Écart départ-retour captage trop faible

Débit excessif ou échange dégradé

Contrôle du fluide et du circulateur

Défaut basse pression par grand froid

Protection au gel insuffisante

Correction de concentration en urgence

Circulateur bruyant, consommation en hausse

Mélange trop visqueux, surdosage

Dilution maîtrisée à l'eau déminéralisée



Témoignage client


Témoignage de Philippe, 61 ans, propriétaire d'une maison équipée d'une pompe à chaleur Sofath géothermie depuis onze ans. Son installation fonctionne sur capteurs horizontaux enterrés dans le jardin.


Depuis deux hivers, la machine se mettait en défaut dès que les températures passaient sous zéro. Je redémarrais manuellement et cela repartait pour quelques jours, puis le défaut revenait invariablement.


Le technicien a mesuré le fluide du captage au réfractomètre dès son arrivée. La protection n'était plus assurée qu'à moins quatre degrés alors qu'elle devait tenir jusqu'à moins vingt.


Le pH était également descendu, donc un simple appoint n'aurait rien réglé durablement. Nous avons opté pour une vidange complète avec rinçage, puis un remplissage avec un mélange neuf correctement dosé.


L'intervention a duré une journée et l'écart de température sur le captage est redevenu normal. Depuis, plus aucune mise en sécurité et la relève par la résistance électrique a nettement diminué.



Questions fréquentes



À quelle fréquence contrôler le glycol d'un captage Sofath ?


Un contrôle du point de congélation et du pH lors de la visite d'entretien annuelle constitue la bonne pratique. Une analyse plus poussée tous les deux à trois ans complète utilement ce suivi de routine.



Peut-on faire l'appoint soi-même avec de l'eau ?

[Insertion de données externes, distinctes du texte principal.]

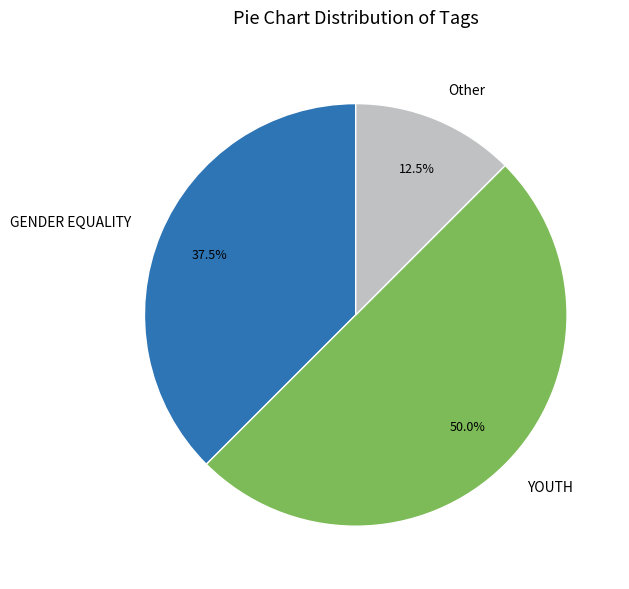

Rank the categories by value from highest to lowest.

YOUTH, GENDER EQUALITY, Other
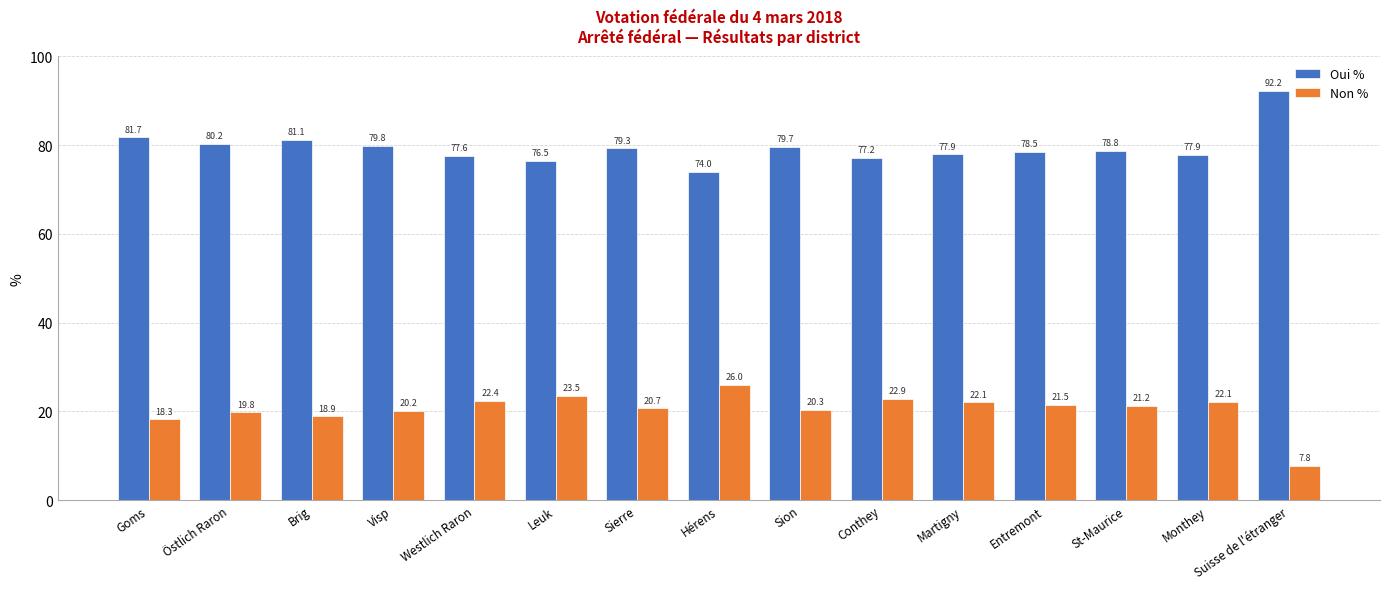

What is the difference between the Non % values at Sierre and Goms?

2.5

Non, un appoint en eau claire dilue l'antigel et introduit du calcaire ainsi que de l'oxygène dans la boucle fermée. Toute remise à niveau doit se faire avec un mélange préparé à la concentration cible puis contrôlé après homogénéisation.

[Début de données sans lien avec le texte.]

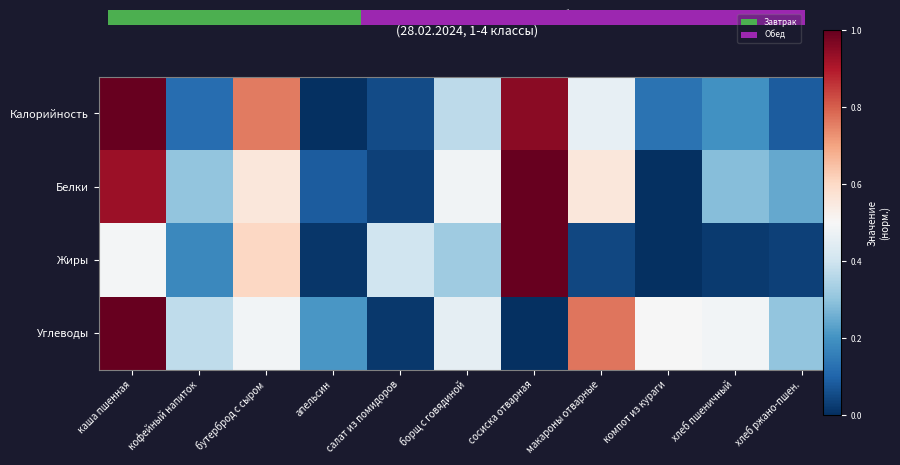

Which label corresponds to the smallest value in the chart?

апельсин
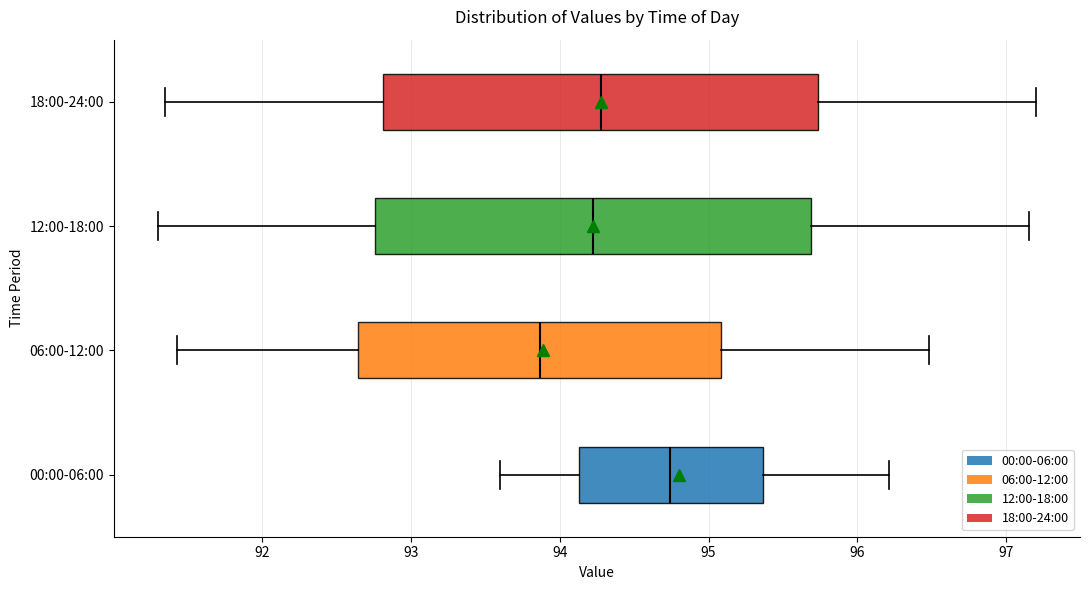

Reading bottom to top, transcribe this box plot: for each box, give where its median line is, the range the box spans, and where its two whiskers end, as read against the x-axis. The values are not printed on the chart, so give them approximately, as read against the axis.

00:00-06:00: median 94.7, box 94.1 to 95.4, whiskers 93.6 to 96.2
06:00-12:00: median 93.9, box 92.6 to 95.1, whiskers 91.4 to 96.5
12:00-18:00: median 94.2, box 92.8 to 95.7, whiskers 91.3 to 97.2
18:00-24:00: median 94.3, box 92.8 to 95.7, whiskers 91.4 to 97.2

Un glycol dégradé peut-il abîmer le compresseur ?


Oui, une protection au gel insuffisante favorise la prise en glace de l'évaporateur et les retours de liquide vers le compresseur. Les coups de liquide répétés dégradent les clapets et le lubrifiant, ce qui réduit fortement la durée de vie de l'organe.



Faut-il vider tout le circuit pour corriger la concentration ?

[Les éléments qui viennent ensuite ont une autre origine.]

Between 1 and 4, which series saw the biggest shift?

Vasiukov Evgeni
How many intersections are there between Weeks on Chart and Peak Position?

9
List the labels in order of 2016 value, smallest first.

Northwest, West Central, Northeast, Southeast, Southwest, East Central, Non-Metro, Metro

Non, une correction se limite le plus souvent au retrait d'un volume calculé suivi d'une injection maîtrisée. La vidange intégrale n'est nécessaire que lorsque le pH est effondré ou que le fluide contient des particules en suspension.



Combien de temps dure un remplacement de caloporteur ?


Le remplacement complet demande généralement une journée d'intervention, rinçage et purge compris. La durée dépend surtout du volume de la boucle enterrée et du nombre de rinçages nécessaires pour stabiliser le pH.



Le contrôle du fluide est-il inclus dans un contrat d'assistance ?


Le relevé du point de congélation, du pH et de la pression de boucle fait partie des points contrôlés lors de nos visites d'assistance. Les corrections de concentration et les remplacements font l'objet d'un devis gratuit établi après diagnostic technique.